Arrange the text lines from the rows below as a Markdown table with the columns "No." and "Line", numbering each line in order and leaving out blank lines. Leave the pictures out of the answer.

***** Data under study *****

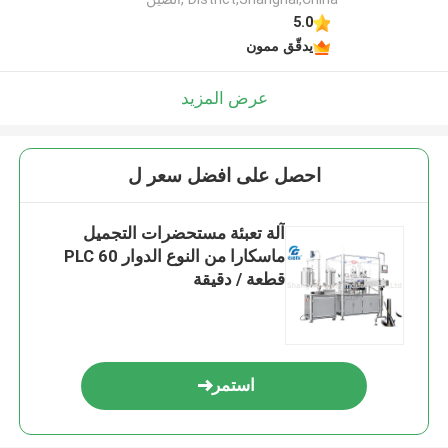
5.0
يدقّق ممون
عرض المزيد
احصل على افضل سعر ل
آلة تعبئة مستحضرات التجميل
ماسكارا من النوع الدوار PLC 60
قطعة / دقيقة
استمر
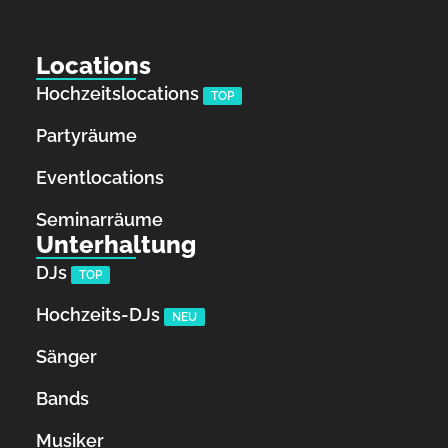
Locations
Hochzeitslocations
TOP
Partyräume
Eventlocations
Seminarräume
Unterhaltung
DJs
TOP
Hochzeits-DJs
NEU
Sänger
Bands
Musiker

*****

#### Output:
| No. | Line |
|---|---|
| 1 | 5.0 |
| 2 | يدقّق ممون |
| 3 | عرض المزيد |
| 4 | احصل على افضل سعر ل |
| 5 | آلة تعبئة مستحضرات التجميل |
| 6 | ماسكارا من النوع الدوار PLC 60 |
| 7 | قطعة / دقيقة |
| 8 | استمر |
| 9 | Locations |
| 10 | Hochzeitslocations |
| 11 | TOP |
| 12 | Partyräume |
| 13 | Eventlocations |
| 14 | Seminarräume |
| 15 | Unterhaltung |
| 16 | DJs |
| 17 | TOP |
| 18 | Hochzeits-DJs |
| 19 | NEU |
| 20 | Sänger |
| 21 | Bands |
| 22 | Musiker |